▶ **Written task**:
Within the records below, reproduce without change the lines from the line that has "lattform-Varianten an, nämlich" through the line that has "Sicherheit beim Broker", and only those.

▶ **Supplied entries**:
------------------------------------

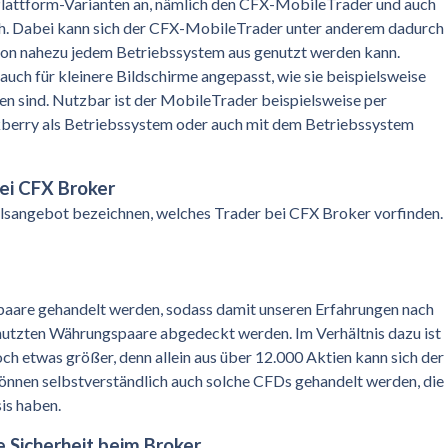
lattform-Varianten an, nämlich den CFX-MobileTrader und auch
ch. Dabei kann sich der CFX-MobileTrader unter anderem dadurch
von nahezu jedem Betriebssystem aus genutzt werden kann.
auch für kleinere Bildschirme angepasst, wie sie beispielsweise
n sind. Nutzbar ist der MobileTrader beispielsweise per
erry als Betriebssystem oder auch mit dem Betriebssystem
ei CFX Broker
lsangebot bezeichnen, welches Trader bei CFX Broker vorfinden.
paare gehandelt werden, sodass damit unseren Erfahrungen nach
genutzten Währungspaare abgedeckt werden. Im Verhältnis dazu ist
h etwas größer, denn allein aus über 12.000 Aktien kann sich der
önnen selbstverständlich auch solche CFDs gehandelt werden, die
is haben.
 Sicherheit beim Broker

------------------------------------

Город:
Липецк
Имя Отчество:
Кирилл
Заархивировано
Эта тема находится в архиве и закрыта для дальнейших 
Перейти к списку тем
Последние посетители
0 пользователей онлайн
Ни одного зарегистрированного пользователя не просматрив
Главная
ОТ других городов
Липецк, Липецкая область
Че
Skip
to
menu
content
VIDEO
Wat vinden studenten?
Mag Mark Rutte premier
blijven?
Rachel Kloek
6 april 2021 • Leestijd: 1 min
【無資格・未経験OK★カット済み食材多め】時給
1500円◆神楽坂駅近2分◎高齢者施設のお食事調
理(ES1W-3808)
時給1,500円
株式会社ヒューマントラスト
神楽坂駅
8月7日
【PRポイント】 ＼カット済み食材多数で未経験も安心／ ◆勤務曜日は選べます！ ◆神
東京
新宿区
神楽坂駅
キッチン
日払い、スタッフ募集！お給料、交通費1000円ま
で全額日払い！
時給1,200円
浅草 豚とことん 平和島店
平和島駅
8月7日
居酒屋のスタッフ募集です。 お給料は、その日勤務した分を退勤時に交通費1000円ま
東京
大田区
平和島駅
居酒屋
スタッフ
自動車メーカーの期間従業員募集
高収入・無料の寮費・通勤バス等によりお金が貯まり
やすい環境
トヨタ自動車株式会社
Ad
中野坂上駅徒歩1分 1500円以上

------------------------------------

▶ **Result**:
lattform-Varianten an, nämlich den CFX-MobileTrader und auch
ch. Dabei kann sich der CFX-MobileTrader unter anderem dadurch
von nahezu jedem Betriebssystem aus genutzt werden kann.
auch für kleinere Bildschirme angepasst, wie sie beispielsweise
n sind. Nutzbar ist der MobileTrader beispielsweise per
erry als Betriebssystem oder auch mit dem Betriebssystem
ei CFX Broker
lsangebot bezeichnen, welches Trader bei CFX Broker vorfinden.
paare gehandelt werden, sodass damit unseren Erfahrungen nach
genutzten Währungspaare abgedeckt werden. Im Verhältnis dazu ist
h etwas größer, denn allein aus über 12.000 Aktien kann sich der
önnen selbstverständlich auch solche CFDs gehandelt werden, die
is haben.
 Sicherheit beim Broker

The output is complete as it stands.